Problem requirements:
Copy whichever lines of the data hold the word "angioplasty".

Collection entries:
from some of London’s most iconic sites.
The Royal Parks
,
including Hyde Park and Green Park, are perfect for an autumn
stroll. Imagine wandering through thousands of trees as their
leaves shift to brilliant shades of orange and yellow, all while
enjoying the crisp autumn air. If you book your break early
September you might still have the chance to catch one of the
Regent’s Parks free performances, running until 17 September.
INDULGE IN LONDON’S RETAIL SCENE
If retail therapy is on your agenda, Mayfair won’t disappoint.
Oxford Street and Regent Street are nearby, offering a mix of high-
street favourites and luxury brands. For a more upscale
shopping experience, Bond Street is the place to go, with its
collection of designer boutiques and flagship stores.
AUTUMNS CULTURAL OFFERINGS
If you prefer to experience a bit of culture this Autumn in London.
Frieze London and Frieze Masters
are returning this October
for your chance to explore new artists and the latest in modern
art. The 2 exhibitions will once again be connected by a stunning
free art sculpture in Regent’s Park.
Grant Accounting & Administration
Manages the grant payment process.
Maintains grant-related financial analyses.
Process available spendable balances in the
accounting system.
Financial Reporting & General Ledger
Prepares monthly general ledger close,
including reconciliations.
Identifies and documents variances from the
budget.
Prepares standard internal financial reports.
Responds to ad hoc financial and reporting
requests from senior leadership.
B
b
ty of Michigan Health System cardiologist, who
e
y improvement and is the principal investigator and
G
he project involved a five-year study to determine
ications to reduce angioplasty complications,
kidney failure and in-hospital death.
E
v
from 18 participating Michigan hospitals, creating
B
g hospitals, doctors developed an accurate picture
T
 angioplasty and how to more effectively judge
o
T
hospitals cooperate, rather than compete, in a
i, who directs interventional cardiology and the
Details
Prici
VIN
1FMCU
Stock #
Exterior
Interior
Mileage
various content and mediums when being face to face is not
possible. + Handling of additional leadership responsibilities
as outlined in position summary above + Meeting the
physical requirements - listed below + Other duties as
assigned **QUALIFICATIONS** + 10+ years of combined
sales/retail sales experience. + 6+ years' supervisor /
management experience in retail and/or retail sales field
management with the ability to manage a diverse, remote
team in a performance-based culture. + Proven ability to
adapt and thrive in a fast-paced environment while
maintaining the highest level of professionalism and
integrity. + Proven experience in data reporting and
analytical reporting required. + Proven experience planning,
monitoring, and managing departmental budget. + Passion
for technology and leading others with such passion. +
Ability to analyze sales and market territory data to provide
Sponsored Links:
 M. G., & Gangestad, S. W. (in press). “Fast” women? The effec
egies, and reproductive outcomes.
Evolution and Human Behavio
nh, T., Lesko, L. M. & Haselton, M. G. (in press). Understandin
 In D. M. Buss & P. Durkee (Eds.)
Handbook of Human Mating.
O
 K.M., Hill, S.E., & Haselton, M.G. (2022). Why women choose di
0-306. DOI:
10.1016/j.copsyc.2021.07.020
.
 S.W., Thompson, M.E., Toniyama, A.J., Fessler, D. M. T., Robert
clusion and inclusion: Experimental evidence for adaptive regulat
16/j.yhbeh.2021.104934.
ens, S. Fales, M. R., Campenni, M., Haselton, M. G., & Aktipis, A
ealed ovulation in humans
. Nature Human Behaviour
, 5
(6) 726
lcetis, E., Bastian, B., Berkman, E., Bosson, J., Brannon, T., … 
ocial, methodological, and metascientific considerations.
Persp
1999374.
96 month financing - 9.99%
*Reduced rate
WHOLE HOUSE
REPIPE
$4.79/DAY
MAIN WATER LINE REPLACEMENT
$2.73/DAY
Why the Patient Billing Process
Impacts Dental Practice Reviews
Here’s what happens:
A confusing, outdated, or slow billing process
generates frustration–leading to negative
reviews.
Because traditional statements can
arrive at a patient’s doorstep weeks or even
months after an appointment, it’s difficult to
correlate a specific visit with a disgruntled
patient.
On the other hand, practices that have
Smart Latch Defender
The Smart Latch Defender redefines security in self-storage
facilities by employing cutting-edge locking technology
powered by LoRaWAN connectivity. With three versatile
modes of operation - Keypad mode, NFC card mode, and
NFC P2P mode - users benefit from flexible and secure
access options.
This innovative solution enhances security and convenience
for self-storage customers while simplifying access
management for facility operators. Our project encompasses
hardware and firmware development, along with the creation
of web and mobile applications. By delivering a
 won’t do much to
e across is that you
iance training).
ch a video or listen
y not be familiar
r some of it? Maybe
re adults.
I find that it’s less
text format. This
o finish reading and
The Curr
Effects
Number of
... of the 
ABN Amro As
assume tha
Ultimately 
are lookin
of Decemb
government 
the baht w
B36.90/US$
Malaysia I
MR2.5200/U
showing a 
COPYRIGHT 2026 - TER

Solution to this problem:
ications to reduce angioplasty complications,
 angioplasty and how to more effectively judge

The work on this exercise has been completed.